Technical information
- Licensing authority: FCC
- Class: A
- ERP: 3,300 watts
- HAAT: 91 meters (299 ft)

Links
- Public license information: Public file; LMS;
- Webcast: Listen live
- Website: kmgk1071.com

= KMGK =

Radio station in Glenwood, Minnesota

KMGK (107.1 FM) is a commercial radio station licensed to Glenwood, Minnesota. It airs a Soft Gold radio format and is owned by Branstock Communications. Known as "Smooth Magic 107", the station plays "smooth" songs from the 1950s to the 1990s including some adult standards. The signal covers Alexandria and Sauk Centre, where the station targets its programming. The radio studios are on First Street SE in Glenwood.
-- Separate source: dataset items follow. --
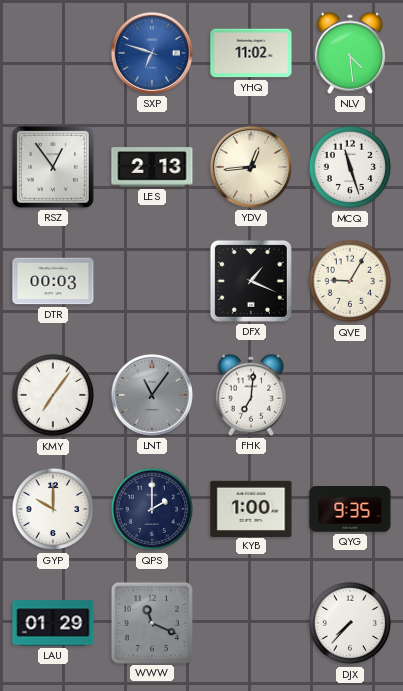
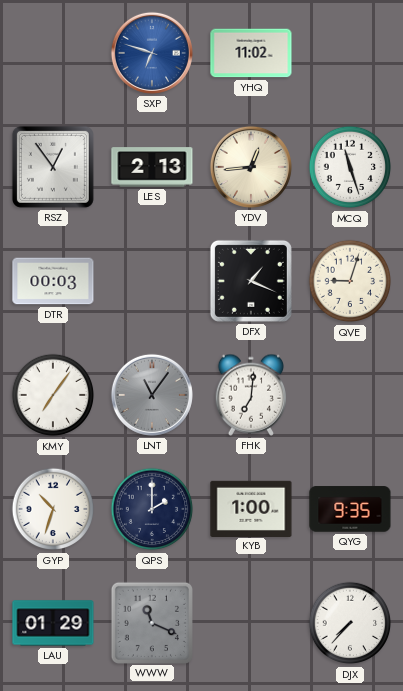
NLV: 4:29 -> none
QVE: 9:05 -> 9:03
GYP: 10:00 -> 10:33
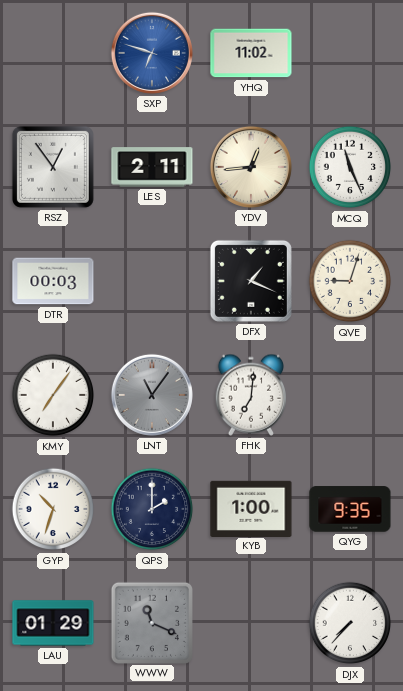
LES: 2:13 -> 2:11
MCQ: 11:27 -> 11:26
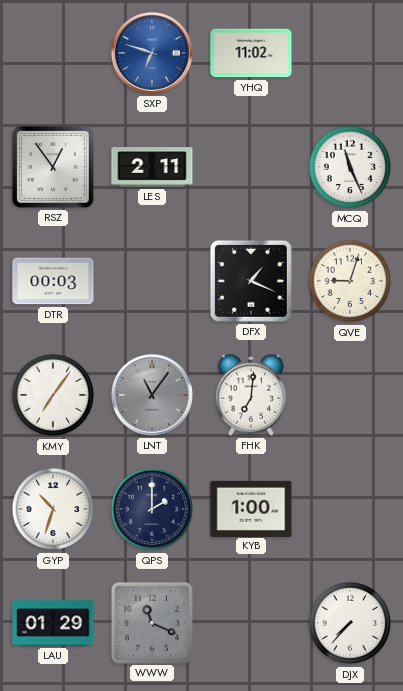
YDV: 12:44 -> none
QYG: 9:35 -> none
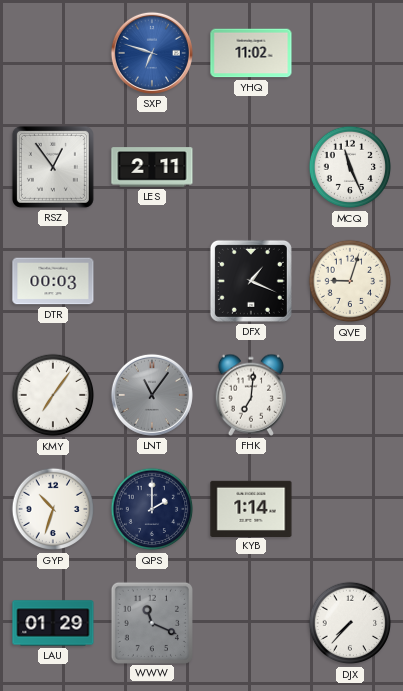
KYB: 1:00 -> 1:14
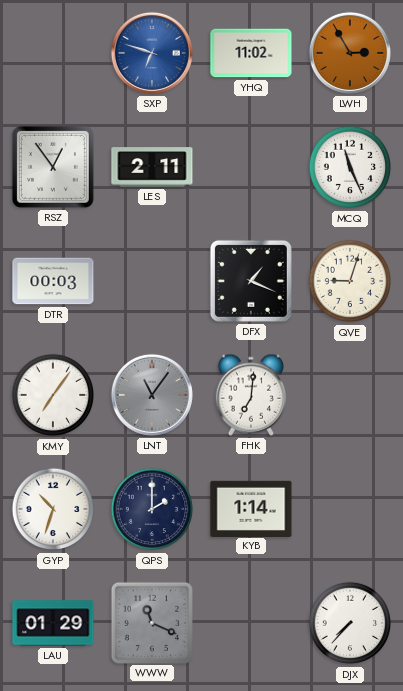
LWH: none -> 2:55
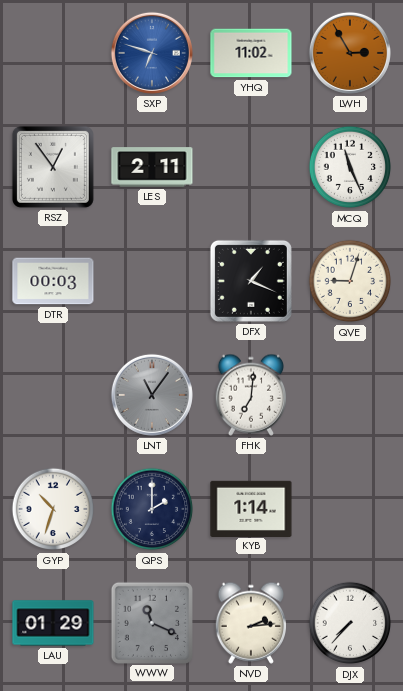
KMY: 7:06 -> none
NVD: none -> 2:14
KMGK is a Class A station, with an effective radiated power of 3,300 watts. The transmitter is off Sunrise Drive near Minnesota State Highway 104.

==History==
===Smooth Magic 107 (JRN)===
From March 2005, until September 30, 2008, KMGK aired a satellite feed (from the Jones Radio Networks) called The Smooth Jazz Station. The format was discontinued as part of the integration into the Dial Global brand.

===Magic 107 (JRN)===
Up until March 2005, Magic 107 aired an Adult Contemporary format from the satellite feed from Jones Radio Network

==Sports coverage==
KMGK provides coverage of some high school sporting events for Minnewaska Area High School, Osakis High School, Alexandria High School and Belgrade-Brooten-Elrosa High School. KMGK hosts a weekly talk show called Coaches Round-up, featuring interviews of area high school coaches. It also is a part of the Minnesota Twins Radio Network.

Smooth Magic 107 is a Gopher Radio Network affiliate and carries University of Minnesota Football and Men's Basketball as well as occasional Gopher Men's Hockey and Women's Basketball. KMGK also airs some North Dakota State University NDSU Bison Football games.